Karl Kimmich erteilt eine Geschichtsstunde der besonderen Art über den kaiserlichen Hofrichter Graf Wilhelm Werner von Zimmern.

Vor dem Alten Rathaus gab Sabina Kratt, Vorsitzende der Freunde des kaiserlichen Hofgerichts, einen Abriss zum Hofgericht in Rottweil, das 1299 erstmals erwähnt wurde. Als höchstes Zivilgericht reichte die Zuständigkeit von Köln bis zu den Alpen und von Straßburg bis Prag. Im Alten Rathaus wurde dann die Hofgerichtsstube besichtigt.

Mit dem Thema „Das turbulente Leben des Rottweiler Hofrichters Graf Wilhelm Werner von Zimmern“ hatte der Freundeskreis ins Schwarze getroffen. Der Versammlungsraum im Solbad reichte kaum aus für die vielen Interessierten aus dem ganzen Kreisgebiet.

Bühnenfund im Pfarrhaus

Eines Zufalls bedurfte es, dass der rührige Geschichtsforscher Fritz Peter aus Leinstetten eine Urkunde des kaiserlichen Hofrichters Graf Wilhelm Werner von Zimmern auf der Bühne des Pfarrhauses gefunden hatte.
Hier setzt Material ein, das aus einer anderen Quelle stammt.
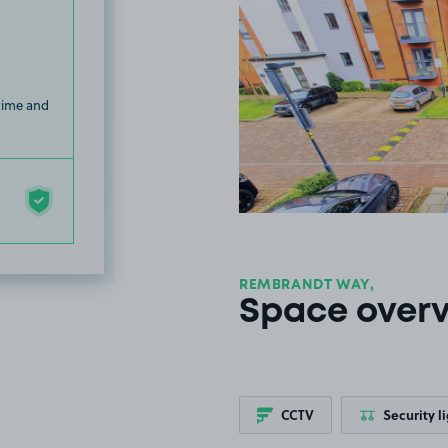
 time and
REMBRANDT WAY,
Space over
CCTV
Security l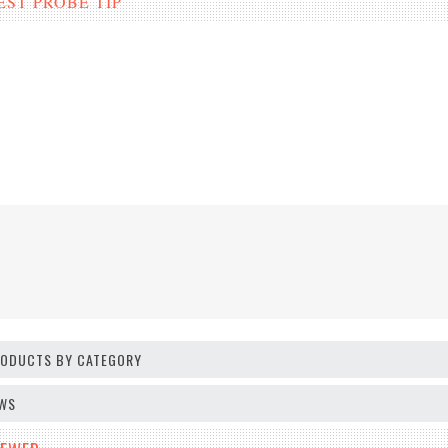
T PROBE TIP
PRODUCTS BY CATEGORY
EWS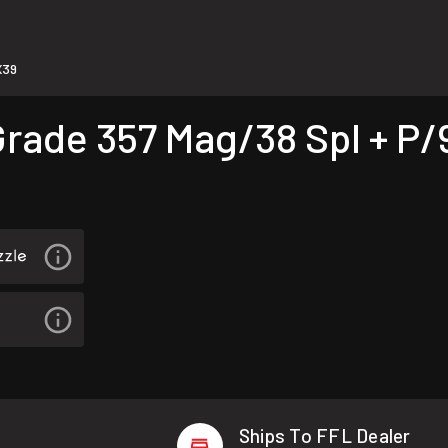
X39
ade 357 Mag/38 Spl + P/9
Ships To FFL Dealer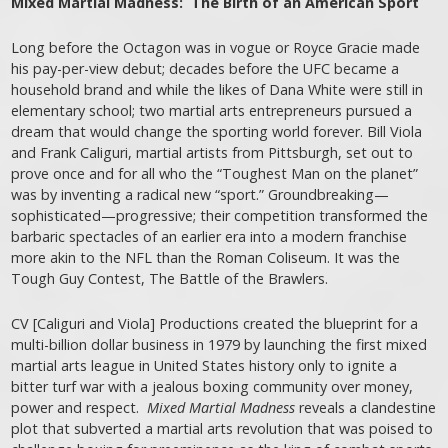
Mixed Martial Madness: The Birth of an American Sport
Long before the Octagon was in vogue or Royce Gracie made
his pay-per-view debut; decades before the UFC became a
household brand and while the likes of Dana White were still in
elementary school; two martial arts entrepreneurs pursued a
dream that would change the sporting world forever. Bill Viola
and Frank Caliguri, martial artists from Pittsburgh, set out to
prove once and for all who the “Toughest Man on the planet”
was by inventing a radical new “sport.” Groundbreaking—
sophisticated—progressive; their competition transformed the
barbaric spectacles of an earlier era into a modern franchise
more akin to the NFL than the Roman Coliseum. It was the
Tough Guy Contest, The Battle of the Brawlers.
CV [Caliguri and Viola] Productions created the blueprint for a
multi-billion dollar business in 1979 by launching the first mixed
martial arts league in United States history only to ignite a
bitter turf war with a jealous boxing community over money,
power and respect.
Mixed Martial Madness
reveals a clandestine
plot that subverted a martial arts revolution that was poised to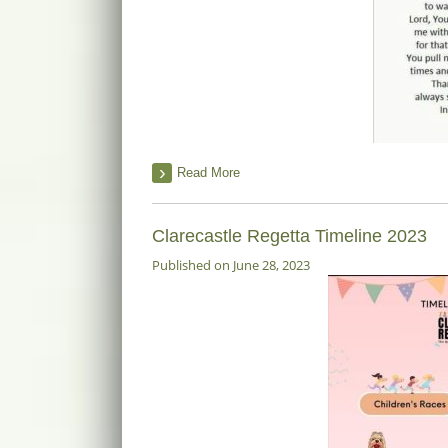
Read More
Clarecastle Regetta Timeline 2023
Published on June 28, 2023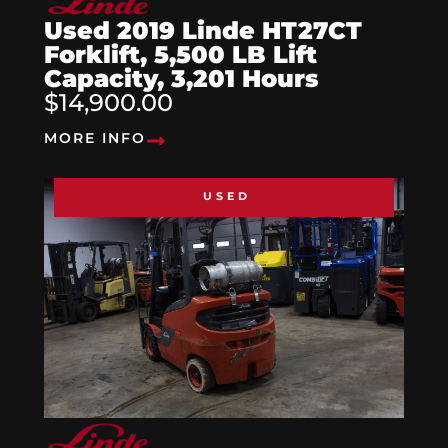
Used 2019 Linde HT27CT
Forklift, 5,500 LB Lift
Capacity, 3,201 Hours
$14,900.00
MORE INFO
USED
Wilfried Lieb vom Staatsarchiv Stuttgart leistete dann die Transkription der Urkunde.

In seiner unnachahmlichen Art vermittelte Karl Kimmich, früherer Rektor in Bösingen, einen Einblick in das Leben des Freiherrn Wilhelm Werner von Zimmern. Vierjährig kam der Junge in die Schweiz, da über den Vater die kaiserliche Acht verhängt wurde. Nach der Aufgabe des Banns kehrte der Bub zurück nach Rottweil und wohnte am Rindermarkt, dem heutigen Friedrichsplatz.

Literarisches Talent

14-jährig ging er nach Tübingen, wo an der Universität schnell sein literarisches Talent zum Vorschein kam. Dort begann er, Geschichten in ein Gebetsbüchlein zu schreiben, später auch Gedichte wie das „Mariengedicht“. Später wechselte er an die Uni Freiburg und wurde Rektor. Angestrebt hat er ein geistliches Amt, erhielt aber nie eine Domherrenstelle und begann so 1510 als Richter des kaiserlichen Hofgerichts, das er 20 Jahre lang inne hatte.
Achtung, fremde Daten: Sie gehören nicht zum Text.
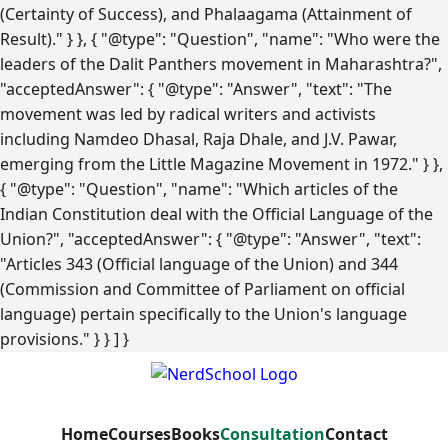
(Certainty of Success), and Phalaagama (Attainment of
Result)." } }, { "@type": "Question", "name": "Who were the
leaders of the Dalit Panthers movement in Maharashtra?",
"acceptedAnswer": { "@type": "Answer", "text": "The
movement was led by radical writers and activists
including Namdeo Dhasal, Raja Dhale, and J.V. Pawar,
emerging from the Little Magazine Movement in 1972." } },
{ "@type": "Question", "name": "Which articles of the
Indian Constitution deal with the Official Language of the
Union?", "acceptedAnswer": { "@type": "Answer", "text":
"Articles 343 (Official language of the Union) and 344
(Commission and Committee of Parliament on official
language) pertain specifically to the Union's language
provisions." } } ] }
Home
Courses
Books
Consultation
Contact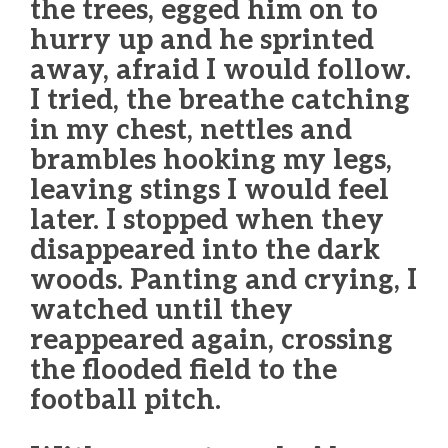
the trees, egged him on to
hurry up and he sprinted
away, afraid I would follow.
I tried, the breathe catching
in my chest, nettles and
brambles hooking my legs,
leaving stings I would feel
later. I stopped when they
disappeared into the dark
woods. Panting and crying, I
watched until they
reappeared again, crossing
the flooded field to the
football pitch.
Bei all dem beruflichen Erfolg konnte er die Tragik seines Lebens nie ablegen. So seine erste Brautwerbung, wo er im Saarland eine nassauische junge Adelige heiraten wollte, der Vater ihn aber nie vorließ und es so verhinderte. Auch mit seiner Rottweiler Geliebten Margarete Ruttler kam es nicht zur Ehe.

Tragischer Tod der Ehefrau

Tragisch war der Tod seiner ersten Ehefrau, Katharina von Lupfen, die 16 Wochen nach der Heirat einen tödlichen Reitunfall erlitt. Danach schrieb er in sein Gebetsbüchlein den „Totentanz“, in dem in sein Leidensbild der Tod der Ehefrau aufgenommen ist.

Immer wieder würzte Kimmich seinen Vortrag mit amüsanten Begebenheiten. So als Wilhelm Werner im Saarland in der Grafschaft Haag und Leuchtenberg ein adeliges Fräulein freien wollte. Dies verhinderte die Mutter, 16 Jahre älter, als der Freiherr aber sein Heiratsversprechen erhielt, was Karl Hezinger zum Zwischenruf animierte: „Au alte Küh schlecket gern Salz“. Die Hochzeit in Rottweil beschrieb der Neffe Froben von Zimmern als „mit hohen Kosten verbunden, denn die Gäste, allein 500 aus Rottweil, waren alle kostenfrei“.

Herzkapsel im Schloss Herrenzimmern

1645 starb der Hofrichter. Seine Herzkapsel verblieb zunächst im Schloss Herrenzimmern, kam später nach Rottweil und dann nach Heiligenberg. Der Leichnam wurde in Meßkirch bestattet, so wurde immer „an zwei Stellen für ihn gebetet“.

Der Herrenzimmener Geschichts- und Kulturverein hat zum Hofrichter das Heft 2/2023 der Bösinger Schulskizzen herausgegeben.